Friday, January 13, 2017

Family History

My paternal families history was first accurately recorded in Rhode Island with my great-great-grandfather. Although his birth date is not known, Hugh Smith's accomplishments and later life have been greatly documented and passed down in my family. Hugh Smith was born a slave and worked a slave until 1857. He was the first on my fathers side of the family to be a free man in America. He was able to buy his way out of slavery in West Virginia with money he earned breeding chickens and performing odd jobs along with money given to him by his late mother Gertrude Smith. From West Virginia Hugh moved himself and his wife August to Rhode Island to escape some of the constant persecution that he experience as a freedman.

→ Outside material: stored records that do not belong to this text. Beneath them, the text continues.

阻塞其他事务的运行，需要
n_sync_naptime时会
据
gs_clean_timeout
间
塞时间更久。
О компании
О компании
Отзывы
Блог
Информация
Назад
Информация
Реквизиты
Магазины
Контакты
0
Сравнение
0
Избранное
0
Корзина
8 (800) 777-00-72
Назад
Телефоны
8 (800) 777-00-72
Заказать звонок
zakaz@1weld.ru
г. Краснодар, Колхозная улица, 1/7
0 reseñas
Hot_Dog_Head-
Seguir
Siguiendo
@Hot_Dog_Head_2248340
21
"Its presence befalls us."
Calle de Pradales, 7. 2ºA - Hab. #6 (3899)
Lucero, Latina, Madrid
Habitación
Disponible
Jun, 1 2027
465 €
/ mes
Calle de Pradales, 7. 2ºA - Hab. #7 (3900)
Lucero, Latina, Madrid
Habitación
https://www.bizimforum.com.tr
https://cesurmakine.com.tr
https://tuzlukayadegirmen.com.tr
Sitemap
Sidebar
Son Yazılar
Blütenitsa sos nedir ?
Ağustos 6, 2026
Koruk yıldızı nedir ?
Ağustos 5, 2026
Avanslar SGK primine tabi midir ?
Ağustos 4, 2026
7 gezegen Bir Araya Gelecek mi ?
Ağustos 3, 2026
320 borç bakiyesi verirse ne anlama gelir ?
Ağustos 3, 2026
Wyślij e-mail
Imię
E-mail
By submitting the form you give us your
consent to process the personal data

In Rhode Island Hugh worked for a white family as an indentured servant in the fields while his wife worked in their house.  Hugh and August had five children. James, Steven, David, Deborah, and Angela. While in Rhode Island Hugh worked for five different families as an indentured servant before he died in 1882. 

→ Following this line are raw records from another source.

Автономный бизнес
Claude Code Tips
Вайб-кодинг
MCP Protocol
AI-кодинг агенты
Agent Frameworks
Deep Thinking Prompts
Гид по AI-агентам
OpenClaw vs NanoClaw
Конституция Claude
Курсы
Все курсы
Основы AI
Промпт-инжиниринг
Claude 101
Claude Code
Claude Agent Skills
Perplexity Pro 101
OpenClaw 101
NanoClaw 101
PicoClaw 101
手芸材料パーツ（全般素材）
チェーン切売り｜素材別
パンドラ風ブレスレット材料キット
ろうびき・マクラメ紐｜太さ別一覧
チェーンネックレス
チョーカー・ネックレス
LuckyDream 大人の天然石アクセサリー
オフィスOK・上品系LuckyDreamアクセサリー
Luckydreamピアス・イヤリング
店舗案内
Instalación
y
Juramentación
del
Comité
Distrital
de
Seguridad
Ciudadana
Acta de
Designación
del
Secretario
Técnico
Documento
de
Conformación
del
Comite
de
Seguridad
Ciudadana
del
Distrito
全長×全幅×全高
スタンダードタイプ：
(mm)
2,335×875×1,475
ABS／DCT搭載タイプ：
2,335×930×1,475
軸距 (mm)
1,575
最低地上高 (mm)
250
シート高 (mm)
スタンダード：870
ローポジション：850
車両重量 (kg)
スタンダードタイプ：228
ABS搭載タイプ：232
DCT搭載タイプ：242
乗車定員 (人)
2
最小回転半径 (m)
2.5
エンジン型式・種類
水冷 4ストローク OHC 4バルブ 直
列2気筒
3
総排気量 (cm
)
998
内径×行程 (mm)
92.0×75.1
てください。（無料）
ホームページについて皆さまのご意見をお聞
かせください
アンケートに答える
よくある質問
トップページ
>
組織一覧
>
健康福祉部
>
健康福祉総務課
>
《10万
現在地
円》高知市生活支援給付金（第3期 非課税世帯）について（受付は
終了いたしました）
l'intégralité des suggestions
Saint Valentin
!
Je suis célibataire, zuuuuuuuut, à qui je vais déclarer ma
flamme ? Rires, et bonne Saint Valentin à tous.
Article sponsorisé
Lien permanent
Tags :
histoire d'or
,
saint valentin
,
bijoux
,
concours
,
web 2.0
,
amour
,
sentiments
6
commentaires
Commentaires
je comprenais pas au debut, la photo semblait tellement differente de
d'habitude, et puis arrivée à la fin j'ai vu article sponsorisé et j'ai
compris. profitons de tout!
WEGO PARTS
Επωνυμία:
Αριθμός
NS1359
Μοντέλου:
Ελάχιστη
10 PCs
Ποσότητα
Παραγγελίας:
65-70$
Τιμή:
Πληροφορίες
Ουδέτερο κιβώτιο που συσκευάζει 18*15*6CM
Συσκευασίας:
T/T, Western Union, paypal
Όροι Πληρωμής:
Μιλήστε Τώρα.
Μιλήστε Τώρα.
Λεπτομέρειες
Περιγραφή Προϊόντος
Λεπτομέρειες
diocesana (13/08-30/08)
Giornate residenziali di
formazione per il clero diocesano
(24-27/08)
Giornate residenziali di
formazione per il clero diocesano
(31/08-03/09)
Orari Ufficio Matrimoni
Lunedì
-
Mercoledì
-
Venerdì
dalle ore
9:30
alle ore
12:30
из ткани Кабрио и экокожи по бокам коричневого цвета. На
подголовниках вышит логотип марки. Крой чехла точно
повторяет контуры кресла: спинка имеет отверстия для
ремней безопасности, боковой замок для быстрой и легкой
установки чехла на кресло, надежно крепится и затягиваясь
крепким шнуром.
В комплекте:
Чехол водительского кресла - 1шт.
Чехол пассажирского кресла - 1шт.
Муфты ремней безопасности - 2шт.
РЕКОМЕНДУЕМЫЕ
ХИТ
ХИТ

Hugh's kids eventually bought their own homes and some started their own businesses. James, my great-grandfather, then had two kids Russell and Joy. Russell moved to Portland, Oregon and became the states first African American civil engineer. Russell married Trudie, one of Oregon's first African American nurses, and had 5 kids, David, James, Stephen, Mark, and Albert. David Smith eventually married Judy Sommer in 1992 and had two children, Haley Smith, and Hugh Smith named after his great-great-grandfather who was born a slave but died a free man.